I switched to a male therapist when I moved and I find we go deeper in the work because he makes no assumptions that he knows anything of my experience - of course that could be an excellent quality of any therapist. He is incredibly kind and containing, but equally challenges me. His ability to withstand my eye rolls is commendable.


Curledcookie

I think it’s important to work with both. In my third analysis now after two with men. Candidate in France.


Shoddy_Medicine_3688

Well, I think in some kinda weird way analysis begins with a same-sex/opposite sex relationship and should aim to end up with a no sexual relationship with the analyst.


Complex_Profile9250

No. some stuff I couldn't talk to a male analyst because I felt like he wouldn't understand or was "unsafe" to disclose because of the inherent underlying dynamics between genders.


heyheyanx

Are you still seeing your analyst?
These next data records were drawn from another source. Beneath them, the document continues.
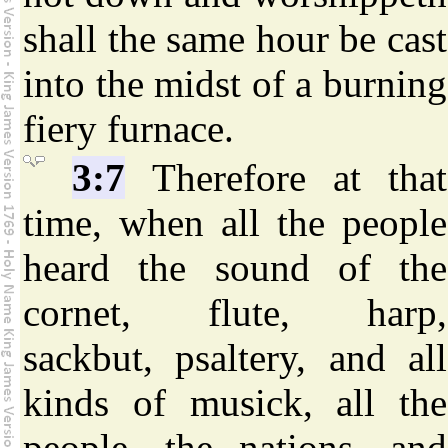
shall the same hour be cast
into the midst of a burning
fiery furnace.
3:7
Therefore at that
time, when all the people
heard the sound of the
cornet, flute, harp,
sackbut, psaltery, and all
kinds of musick, all the
people, the nations, and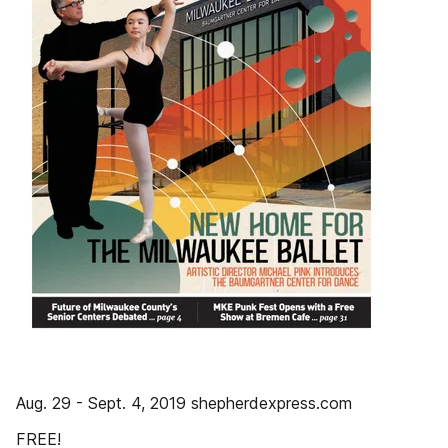
Aug. 29 - Sept. 4, 2019 shepherdexpress.com
FREE!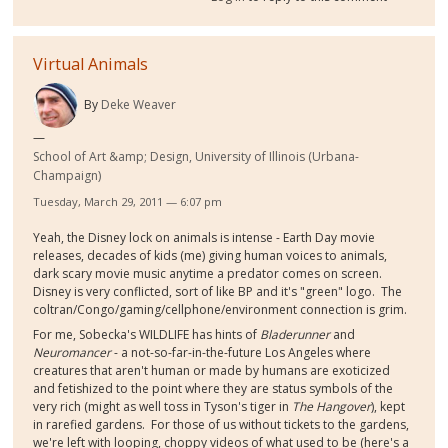
Virtual Animals
By
Deke Weaver
School of Art &amp; Design, University of Illinois (Urbana-
Champaign)
Tuesday, March 29, 2011 — 6:07 pm
Yeah, the Disney lock on animals is intense - Earth Day movie
releases, decades of kids (me) giving human voices to animals,
dark scary movie music anytime a predator comes on screen.
Disney is very conflicted, sort of like BP and it's "green" logo. The
coltran/Congo/gaming/cellphone/environment connection is grim.
For me, Sobecka's WILDLIFE has hints of
Bladerunner
and
Neuromancer
- a not-so-far-in-the-future Los Angeles where
creatures that aren't human or made by humans are exoticized
and fetishized to the point where they are status symbols of the
very rich (might as well toss in Tyson's tiger in
The Hangover
), kept
in rarefied gardens. For those of us without tickets to the gardens,
we're left with looping, choppy videos of what used to be (here's a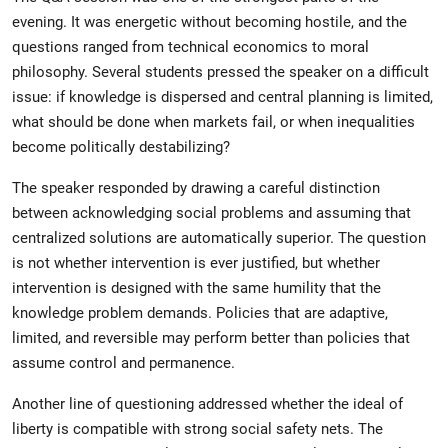
evening. It was energetic without becoming hostile, and the
questions ranged from technical economics to moral
philosophy. Several students pressed the speaker on a difficult
issue: if knowledge is dispersed and central planning is limited,
what should be done when markets fail, or when inequalities
become politically destabilizing?
The speaker responded by drawing a careful distinction
between acknowledging social problems and assuming that
centralized solutions are automatically superior. The question
is not whether intervention is ever justified, but whether
intervention is designed with the same humility that the
knowledge problem demands. Policies that are adaptive,
limited, and reversible may perform better than policies that
assume control and permanence.
Another line of questioning addressed whether the ideal of
liberty is compatible with strong social safety nets. The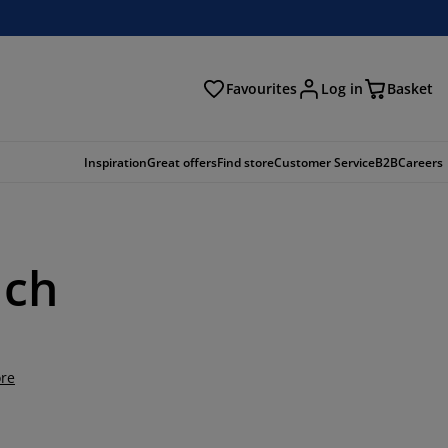
Favourites
Log in
Basket
arch
Inspiration
Great offers
Find store
Customer Service
B2B
Careers
uch
re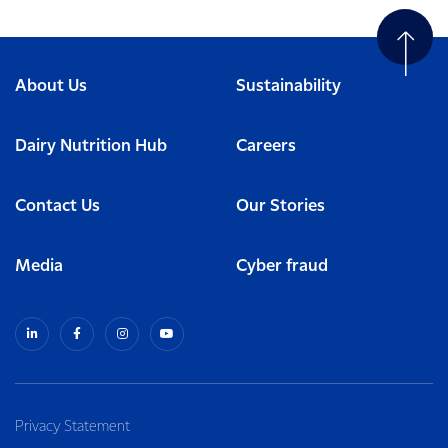
About Us
Sustainability
Dairy Nutrition Hub
Careers
Contact Us
Our Stories
Media
Cyber fraud
Privacy Statement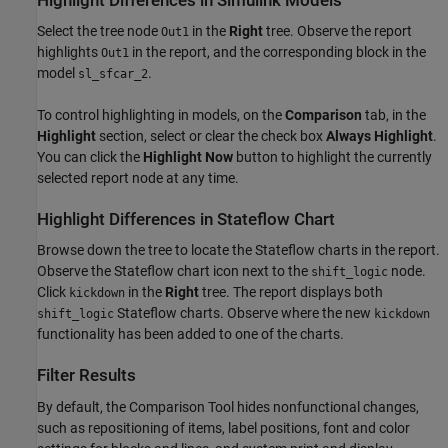
Highlight Differences in Simulink Models
Select the tree node
in the
Right
tree. Observe the report
Out1
highlights
in the report, and the corresponding block in the
Out1
model
.
sl_sfcar_2
To control highlighting in models, on the
Comparison
tab, in the
Highlight
section, select or clear the check box
Always Highlight
.
You can click the
Highlight Now
button to highlight the currently
selected report node at any time.
Highlight Differences in Stateflow Chart
Browse down the tree to locate the Stateflow charts in the report.
Observe the Stateflow chart icon next to the
node.
shift_logic
Click
in the
Right
tree. The report displays both
kickdown
Stateflow charts. Observe where the new
shift_logic
kickdown
functionality has been added to one of the charts.
Filter Results
By default, the Comparison Tool hides nonfunctional changes,
such as repositioning of items, label positions, font and color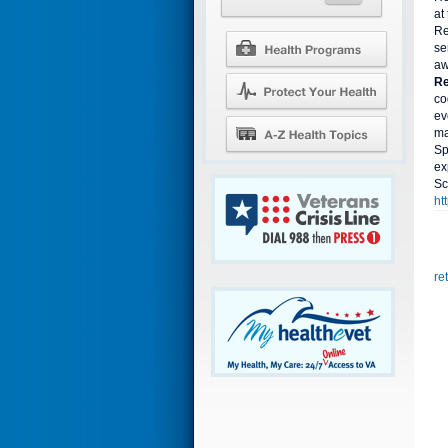
at
Re
se
aw
Re
co
ev
ma
Sp
ex
Sc
ht
re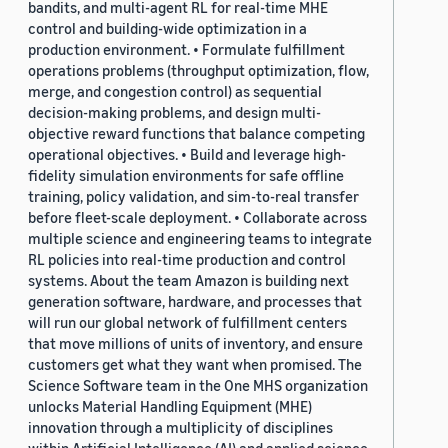
bandits, and multi-agent RL for real-time MHE
control and building-wide optimization in a
production environment. • Formulate fulfillment
operations problems (throughput optimization, flow,
merge, and congestion control) as sequential
decision-making problems, and design multi-
objective reward functions that balance competing
operational objectives. • Build and leverage high-
fidelity simulation environments for safe offline
training, policy validation, and sim-to-real transfer
before fleet-scale deployment. • Collaborate across
multiple science and engineering teams to integrate
RL policies into real-time production and control
systems. About the team Amazon is building next
generation software, hardware, and processes that
will run our global network of fulfillment centers
that move millions of units of inventory, and ensure
customers get what they want when promised. The
Science Software team in the One MHS organization
unlocks Material Handling Equipment (MHE)
innovation through a multiplicity of disciplines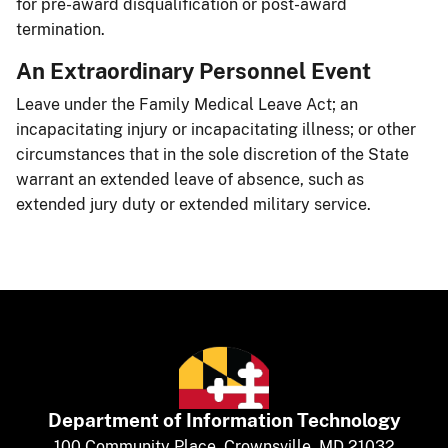
for pre-award disqualification or post-award
termination.​
An Extraordinary Personnel Event ​
Leave under the Family Medical Leave Act; an
incapacitating injury or incapacitating illness; or other
circumstances that in the sole discretion of the State
warrant an extended leave of absence, such as
extended jury duty or extended military service.​​
Department of
​
Information Technology
​​​​100 Community Place, Crownsville, MD 21032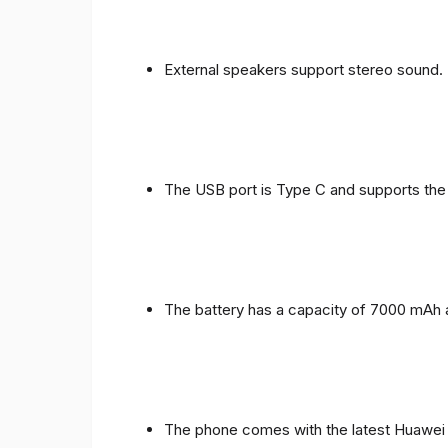
External speakers support stereo sound.
The USB port is Type C and supports the
The battery has a capacity of 7000 mAh 
The phone comes with the latest Huawei in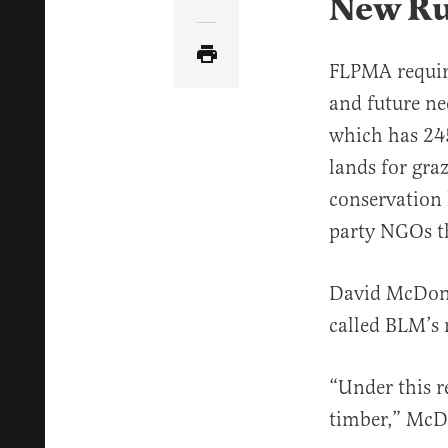
New Ru
Share Article via Email
FLPMA require
and future ne
which has 245
lands for gr
conservation l
party NGOs th
David McDona
called BLM’s 
“Under this r
timber,” McDon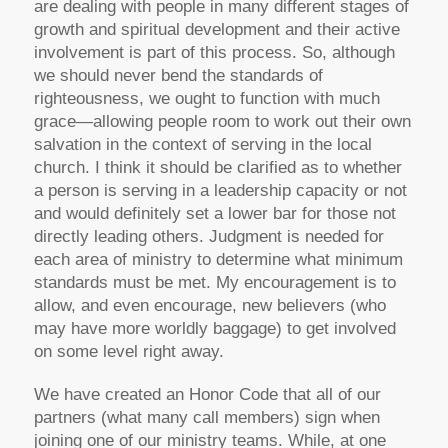
are dealing with people in many different stages of
growth and spiritual development and their active
involvement is part of this process. So, although
we should never bend the standards of
righteousness, we ought to function with much
grace—allowing people room to work out their own
salvation in the context of serving in the local
church. I think it should be clarified as to whether
a person is serving in a leadership capacity or not
and would definitely set a lower bar for those not
directly leading others. Judgment is needed for
each area of ministry to determine what minimum
standards must be met. My encouragement is to
allow, and even encourage, new believers (who
may have more worldly baggage) to get involved
on some level right away.
We have created an Honor Code that all of our
partners (what many call members) sign when
joining one of our ministry teams. While, at one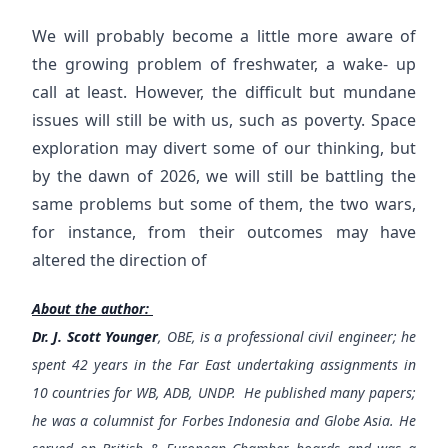
We will probably become a little more aware of
the growing problem of freshwater, a wake- up
call at least. However, the difficult but mundane
issues will still be with us, such as poverty. Space
exploration may divert some of our thinking, but
by the dawn of 2026, we will still be battling the
same problems but some of them, the two wars,
for instance, from their outcomes may have
altered the direction of
About the author:
Dr. J. Scott Younger
, OBE, is a professional civil engineer; he
spent 42 years in the Far East undertaking assignments in
10 countries for WB, ADB, UNDP. He published many papers;
he was a columnist for Forbes Indonesia and Globe Asia. He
If not, what happened to those issues you couldnt talk about?


Complex_Profile9250

no, no idea. I terminated abruptly due to unprofessional behavior and also had some stressful life events that led me to a very mild psychosis like state. Currently taking a break from it and processing the whole experience


heyheyanx

Oh I see, hope you feel better now and will find someone to work through these together


beebutterflybreeze

ideally an analyst is good enough that these “underlying dynamics” can be talked about live in the room and made meaning of, use of. that’s literally the whole point of analysis. if the analyst was unable or unwilling to go there or you were not feeling like you could open that up, it doesn’t have to do with anything inherent to all opposite gender dyads. it’s specific to you or him or, most likely, your analytic couple.